# [EXERCISE AIM]
Look through the data below for the line with "floor lamp: none [852,149,924,525]" and the line with "framed print: present [68,86,133,138]", then output those two and all lines in between, exactly as written.
___ DATA FOR PROCESSING
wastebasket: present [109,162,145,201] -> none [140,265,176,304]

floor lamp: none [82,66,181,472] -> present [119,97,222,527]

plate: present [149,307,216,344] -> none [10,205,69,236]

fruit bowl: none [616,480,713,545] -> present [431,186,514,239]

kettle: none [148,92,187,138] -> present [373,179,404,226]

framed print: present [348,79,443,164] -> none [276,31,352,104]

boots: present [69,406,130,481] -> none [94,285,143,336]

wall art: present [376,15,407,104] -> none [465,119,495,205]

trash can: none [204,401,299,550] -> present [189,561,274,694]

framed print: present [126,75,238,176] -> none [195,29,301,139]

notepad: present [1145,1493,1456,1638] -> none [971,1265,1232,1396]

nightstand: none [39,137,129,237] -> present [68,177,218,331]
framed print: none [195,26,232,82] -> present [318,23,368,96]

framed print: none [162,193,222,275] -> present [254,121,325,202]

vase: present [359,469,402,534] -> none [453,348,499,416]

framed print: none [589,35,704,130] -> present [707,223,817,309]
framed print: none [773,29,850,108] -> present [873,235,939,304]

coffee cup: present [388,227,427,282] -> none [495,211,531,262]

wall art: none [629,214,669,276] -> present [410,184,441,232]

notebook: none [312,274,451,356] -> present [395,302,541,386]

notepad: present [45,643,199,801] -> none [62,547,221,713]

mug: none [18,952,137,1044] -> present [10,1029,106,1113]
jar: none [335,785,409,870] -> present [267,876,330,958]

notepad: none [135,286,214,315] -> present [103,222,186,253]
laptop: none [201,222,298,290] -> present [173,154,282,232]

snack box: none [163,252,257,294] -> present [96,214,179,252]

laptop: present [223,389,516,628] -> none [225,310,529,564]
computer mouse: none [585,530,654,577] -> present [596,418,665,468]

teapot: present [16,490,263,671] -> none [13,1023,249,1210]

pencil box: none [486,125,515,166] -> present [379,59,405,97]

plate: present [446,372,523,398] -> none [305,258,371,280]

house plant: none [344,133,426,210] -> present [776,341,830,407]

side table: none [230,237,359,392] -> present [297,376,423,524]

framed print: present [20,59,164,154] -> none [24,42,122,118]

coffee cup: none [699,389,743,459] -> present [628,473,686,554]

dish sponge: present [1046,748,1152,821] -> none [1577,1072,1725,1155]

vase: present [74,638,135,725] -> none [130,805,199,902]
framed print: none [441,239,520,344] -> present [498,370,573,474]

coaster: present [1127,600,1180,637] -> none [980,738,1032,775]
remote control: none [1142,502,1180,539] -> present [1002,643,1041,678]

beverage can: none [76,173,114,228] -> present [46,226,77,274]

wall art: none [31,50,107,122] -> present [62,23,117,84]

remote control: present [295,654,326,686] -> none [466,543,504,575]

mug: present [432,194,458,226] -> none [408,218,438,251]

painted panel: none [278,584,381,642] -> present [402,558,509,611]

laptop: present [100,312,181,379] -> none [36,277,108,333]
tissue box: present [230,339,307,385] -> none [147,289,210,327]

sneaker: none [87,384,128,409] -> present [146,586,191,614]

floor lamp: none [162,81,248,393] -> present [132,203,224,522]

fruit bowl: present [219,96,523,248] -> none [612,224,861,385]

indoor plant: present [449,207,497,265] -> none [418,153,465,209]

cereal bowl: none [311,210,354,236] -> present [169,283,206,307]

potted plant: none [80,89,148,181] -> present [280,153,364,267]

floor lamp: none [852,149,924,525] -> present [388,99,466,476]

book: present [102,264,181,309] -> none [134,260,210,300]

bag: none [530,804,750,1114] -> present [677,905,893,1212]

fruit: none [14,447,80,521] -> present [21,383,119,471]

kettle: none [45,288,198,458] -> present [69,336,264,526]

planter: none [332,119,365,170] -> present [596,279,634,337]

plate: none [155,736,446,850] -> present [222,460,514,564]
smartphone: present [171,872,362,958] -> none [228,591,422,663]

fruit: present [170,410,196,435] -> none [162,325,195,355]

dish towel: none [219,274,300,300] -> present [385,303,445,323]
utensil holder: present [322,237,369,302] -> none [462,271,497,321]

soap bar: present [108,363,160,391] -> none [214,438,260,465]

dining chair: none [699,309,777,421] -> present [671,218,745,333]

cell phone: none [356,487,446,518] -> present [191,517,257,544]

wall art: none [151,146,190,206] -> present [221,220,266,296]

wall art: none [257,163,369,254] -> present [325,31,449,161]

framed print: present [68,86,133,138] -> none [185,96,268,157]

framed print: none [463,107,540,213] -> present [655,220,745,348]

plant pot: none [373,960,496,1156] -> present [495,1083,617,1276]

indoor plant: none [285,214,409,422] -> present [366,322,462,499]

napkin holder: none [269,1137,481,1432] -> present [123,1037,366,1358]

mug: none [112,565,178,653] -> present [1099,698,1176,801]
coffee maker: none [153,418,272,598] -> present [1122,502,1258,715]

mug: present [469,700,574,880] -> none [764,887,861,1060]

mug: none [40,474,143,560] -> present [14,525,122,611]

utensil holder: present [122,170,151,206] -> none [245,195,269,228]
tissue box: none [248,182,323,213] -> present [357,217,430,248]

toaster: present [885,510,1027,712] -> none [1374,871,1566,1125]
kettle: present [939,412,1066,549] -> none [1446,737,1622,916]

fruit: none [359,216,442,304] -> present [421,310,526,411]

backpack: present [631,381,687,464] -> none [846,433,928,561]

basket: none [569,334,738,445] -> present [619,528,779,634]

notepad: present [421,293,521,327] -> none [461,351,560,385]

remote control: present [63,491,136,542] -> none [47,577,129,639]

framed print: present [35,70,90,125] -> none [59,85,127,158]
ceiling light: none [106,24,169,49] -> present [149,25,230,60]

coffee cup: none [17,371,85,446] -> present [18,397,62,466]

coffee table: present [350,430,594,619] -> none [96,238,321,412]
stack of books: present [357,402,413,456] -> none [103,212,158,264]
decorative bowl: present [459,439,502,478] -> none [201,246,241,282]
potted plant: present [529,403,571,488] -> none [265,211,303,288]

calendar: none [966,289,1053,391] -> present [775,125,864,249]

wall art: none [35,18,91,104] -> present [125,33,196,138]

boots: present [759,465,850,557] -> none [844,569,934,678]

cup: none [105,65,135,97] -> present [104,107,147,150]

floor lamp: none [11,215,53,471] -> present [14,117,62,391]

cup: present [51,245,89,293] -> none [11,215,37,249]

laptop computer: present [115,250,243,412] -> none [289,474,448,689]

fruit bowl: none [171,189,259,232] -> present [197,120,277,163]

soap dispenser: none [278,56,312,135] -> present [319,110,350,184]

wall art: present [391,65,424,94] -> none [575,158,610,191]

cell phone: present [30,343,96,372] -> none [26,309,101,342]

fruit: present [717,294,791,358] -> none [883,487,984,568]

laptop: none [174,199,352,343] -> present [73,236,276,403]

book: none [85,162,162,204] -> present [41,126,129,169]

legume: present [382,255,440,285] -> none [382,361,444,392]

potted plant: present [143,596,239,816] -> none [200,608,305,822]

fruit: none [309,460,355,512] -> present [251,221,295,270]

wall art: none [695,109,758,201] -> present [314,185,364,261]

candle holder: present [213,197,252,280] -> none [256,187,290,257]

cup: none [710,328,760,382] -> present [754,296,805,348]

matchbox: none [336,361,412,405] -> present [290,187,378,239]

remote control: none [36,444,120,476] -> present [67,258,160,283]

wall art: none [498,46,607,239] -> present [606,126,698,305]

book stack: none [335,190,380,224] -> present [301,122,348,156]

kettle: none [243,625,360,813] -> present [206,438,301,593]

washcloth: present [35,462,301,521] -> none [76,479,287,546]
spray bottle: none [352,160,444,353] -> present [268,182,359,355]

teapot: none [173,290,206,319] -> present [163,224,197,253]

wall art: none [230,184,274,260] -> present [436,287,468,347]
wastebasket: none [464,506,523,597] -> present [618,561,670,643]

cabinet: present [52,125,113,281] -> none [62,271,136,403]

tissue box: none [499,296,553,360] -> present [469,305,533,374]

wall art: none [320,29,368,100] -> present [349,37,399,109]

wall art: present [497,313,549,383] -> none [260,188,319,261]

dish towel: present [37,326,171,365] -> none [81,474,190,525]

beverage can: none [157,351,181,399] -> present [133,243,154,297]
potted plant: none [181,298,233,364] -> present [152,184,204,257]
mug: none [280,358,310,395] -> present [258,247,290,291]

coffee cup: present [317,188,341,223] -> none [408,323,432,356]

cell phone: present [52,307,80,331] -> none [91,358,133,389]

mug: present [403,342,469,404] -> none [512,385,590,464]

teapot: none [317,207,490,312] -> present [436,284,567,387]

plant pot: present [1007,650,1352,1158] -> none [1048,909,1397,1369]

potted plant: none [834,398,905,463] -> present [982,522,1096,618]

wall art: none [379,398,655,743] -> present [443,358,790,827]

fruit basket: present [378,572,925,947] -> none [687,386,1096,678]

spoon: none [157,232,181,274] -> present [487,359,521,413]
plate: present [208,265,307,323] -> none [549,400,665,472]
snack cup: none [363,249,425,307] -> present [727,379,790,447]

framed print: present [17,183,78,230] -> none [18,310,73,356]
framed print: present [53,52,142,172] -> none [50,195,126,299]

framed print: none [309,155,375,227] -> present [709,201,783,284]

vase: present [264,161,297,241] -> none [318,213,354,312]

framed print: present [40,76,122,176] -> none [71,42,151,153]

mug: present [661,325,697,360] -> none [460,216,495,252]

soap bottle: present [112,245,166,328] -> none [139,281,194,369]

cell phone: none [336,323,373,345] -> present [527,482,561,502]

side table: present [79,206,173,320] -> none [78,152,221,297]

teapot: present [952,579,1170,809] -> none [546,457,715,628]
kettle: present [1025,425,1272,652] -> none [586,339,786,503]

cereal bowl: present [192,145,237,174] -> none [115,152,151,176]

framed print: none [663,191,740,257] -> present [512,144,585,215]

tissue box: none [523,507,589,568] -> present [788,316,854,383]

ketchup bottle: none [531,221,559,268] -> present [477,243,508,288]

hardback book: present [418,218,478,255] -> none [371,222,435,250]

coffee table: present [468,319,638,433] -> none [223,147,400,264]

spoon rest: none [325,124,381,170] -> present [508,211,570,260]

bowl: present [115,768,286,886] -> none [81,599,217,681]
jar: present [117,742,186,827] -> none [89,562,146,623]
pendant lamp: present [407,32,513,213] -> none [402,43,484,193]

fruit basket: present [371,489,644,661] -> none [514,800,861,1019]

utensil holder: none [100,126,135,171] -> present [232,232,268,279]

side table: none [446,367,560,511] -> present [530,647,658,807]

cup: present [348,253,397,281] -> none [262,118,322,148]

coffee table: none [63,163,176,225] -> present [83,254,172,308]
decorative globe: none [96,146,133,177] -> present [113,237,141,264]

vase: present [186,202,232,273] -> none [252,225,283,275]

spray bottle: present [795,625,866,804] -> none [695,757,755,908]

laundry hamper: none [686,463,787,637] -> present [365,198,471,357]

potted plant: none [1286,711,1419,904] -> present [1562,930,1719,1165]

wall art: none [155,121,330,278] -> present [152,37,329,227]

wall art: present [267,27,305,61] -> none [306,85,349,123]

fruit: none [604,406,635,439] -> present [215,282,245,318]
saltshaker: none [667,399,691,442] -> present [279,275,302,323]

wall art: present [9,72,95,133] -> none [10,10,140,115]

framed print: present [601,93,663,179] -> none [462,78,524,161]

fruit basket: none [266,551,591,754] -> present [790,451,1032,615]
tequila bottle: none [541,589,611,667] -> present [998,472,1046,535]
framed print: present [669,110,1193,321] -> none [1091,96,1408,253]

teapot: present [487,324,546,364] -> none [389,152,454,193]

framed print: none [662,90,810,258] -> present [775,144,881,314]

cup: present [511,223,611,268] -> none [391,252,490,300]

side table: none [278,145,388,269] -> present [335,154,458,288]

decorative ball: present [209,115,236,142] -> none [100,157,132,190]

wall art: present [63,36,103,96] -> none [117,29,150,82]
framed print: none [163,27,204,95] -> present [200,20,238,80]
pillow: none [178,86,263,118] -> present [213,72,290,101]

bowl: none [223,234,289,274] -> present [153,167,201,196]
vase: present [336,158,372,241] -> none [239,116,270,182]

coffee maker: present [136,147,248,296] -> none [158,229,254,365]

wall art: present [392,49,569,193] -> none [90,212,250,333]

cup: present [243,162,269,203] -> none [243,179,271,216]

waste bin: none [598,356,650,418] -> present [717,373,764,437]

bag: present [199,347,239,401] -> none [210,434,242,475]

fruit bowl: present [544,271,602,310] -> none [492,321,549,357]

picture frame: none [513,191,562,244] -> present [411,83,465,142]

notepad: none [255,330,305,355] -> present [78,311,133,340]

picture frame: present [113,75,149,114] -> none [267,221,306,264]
______
# [TASK SOLUTION]
floor lamp: none [852,149,924,525] -> present [388,99,466,476]

book: present [102,264,181,309] -> none [134,260,210,300]

bag: none [530,804,750,1114] -> present [677,905,893,1212]

fruit: none [14,447,80,521] -> present [21,383,119,471]

kettle: none [45,288,198,458] -> present [69,336,264,526]

planter: none [332,119,365,170] -> present [596,279,634,337]

plate: none [155,736,446,850] -> present [222,460,514,564]
smartphone: present [171,872,362,958] -> none [228,591,422,663]

fruit: present [170,410,196,435] -> none [162,325,195,355]

dish towel: none [219,274,300,300] -> present [385,303,445,323]
utensil holder: present [322,237,369,302] -> none [462,271,497,321]

soap bar: present [108,363,160,391] -> none [214,438,260,465]

dining chair: none [699,309,777,421] -> present [671,218,745,333]

cell phone: none [356,487,446,518] -> present [191,517,257,544]

wall art: none [151,146,190,206] -> present [221,220,266,296]

wall art: none [257,163,369,254] -> present [325,31,449,161]

framed print: present [68,86,133,138] -> none [185,96,268,157]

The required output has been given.